To verify the voltage self-regulation capability of the APS under open-circuit conditions, set three output modules open-circuit based on an unbalanced load. Figure 15 shows the waveforms under open-circuit conditions.

Figure 15a shows the waveforms of the output voltage of each output module under open-circuit conditions. When the output modules are open-circuit, the output voltages V_o1, V_o2, and V_o3 of each output module become 42, 43, and 42 V. The output voltages rise due to the open-circuit of the load. The output voltage of each output module is still stable within the input voltage range of the voltage regulator circuit. Figure 15b shows the waveforms of the primary and secondary currents of the current transformers, and the secondary current of the three output modules becomes 0 A.

When the output side of the output modules is unloaded, the output voltage rises, and the excitation current of the current transformer also rises. As the excitation current reaches the primary current value, the current transformer’s secondary current drops to 0 A. The current transformer stops the energy transmission, and the output voltage of the output module remains stable. The experimental results show that the proposed APS can achieve the stability of the output voltage through the regulation of the excitation current.

4.4. Short-Circuit Conditions

The following experiments are carried out to verify the reliability of the proposed APS under short-circuit conditions. In the experiment, the post-stage voltage regulator of the third output module is short-circuited, and other experimental parameters are consistent with the unbalanced load conditions.

Waveforms of the output voltage of each output module under short-circuit conditions are shown in Figure 16a. When the third output module is open-circuit, the output voltages V_o1, V_o2, and V_o3 of each output module become 31, 44, and 0 V. Except for the module with short-circuit faults on the output side, the output voltages of other modules are still stable within the input voltage range of the voltage regulator circuit. When a short-circuit fault occurs on the output side of the third output module, the input voltage of the module becomes 0 V, and the input voltages of other modules increase so that the output voltages of other output modules increase.

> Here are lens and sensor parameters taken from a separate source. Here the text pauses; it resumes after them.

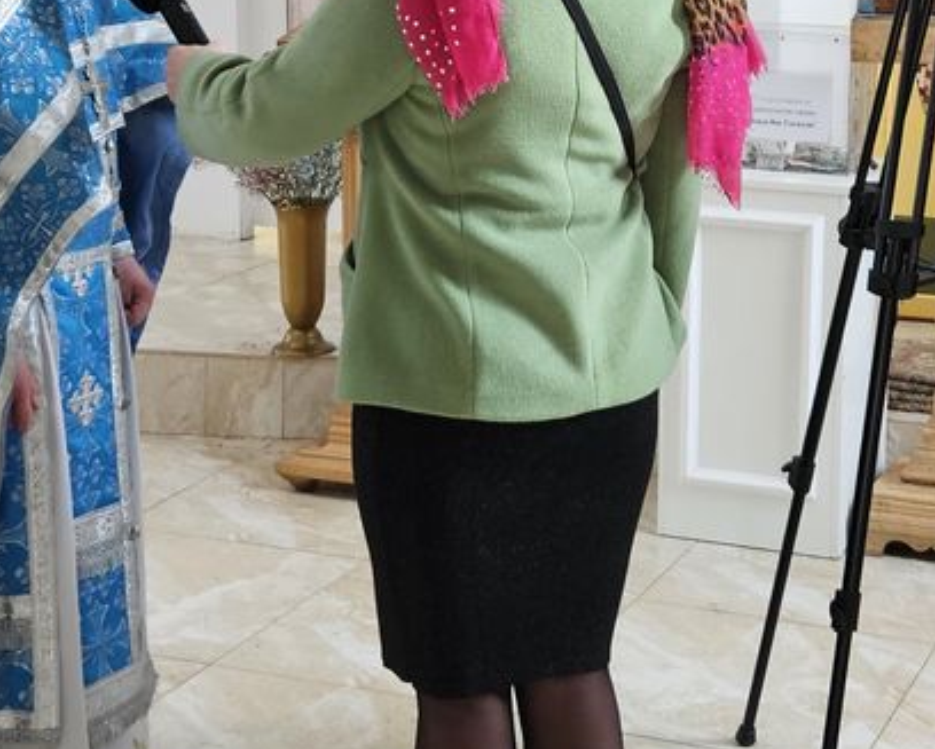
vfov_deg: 34.1
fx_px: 1218
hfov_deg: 41.3
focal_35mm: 44
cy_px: 293
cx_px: 644
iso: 160
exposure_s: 1/180
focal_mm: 5.4
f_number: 1.8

Due to the regulation of the excitation current, when the output voltages of the output modules increase, the secondary current of the current transformer decreases. The reduction of the secondary current suppresses the rise of the output voltage. Figure 16b shows the waveforms of the primary and secondary currents of the current transformer. The secondary current of the third output module is equal to the value obtained by converting the primary current by the ratio. Since the primary current of the current transformer is controlled to a constant value, the secondary current of the current transformer can remain stable under short-circuit conditions. The experimental results show that the proposed APS can operate stably under short-circuit conditions.

5. Conclusions

This paper proposes a parameter optimization method for the current source APS with multi-outputs and voltage self-regulation characteristics. The research results are listed as follows:

• The experimental results show that the output voltage variation is within 5 V when the load variation is 22.5 W, which reduces the design difficulty of the post-stage voltage regulator;
• When a short-circuit or an open-circuit fault occurs on the output side, the APS can still operate normally, which ensures the stability and reliability of the APS under abnormal conditions;
• The current transformers are made of toroidal cores, and the primary winding of the current transformer has only one turn, which can effectively reduce the difficulty of the insulation design and reduce the volume and weight of the APS.

In summary, the parameter-optimized APS can effectively solve the stability and reliability problems under unbalanced load conditions and abnormal load conditions, suitable for PET applications.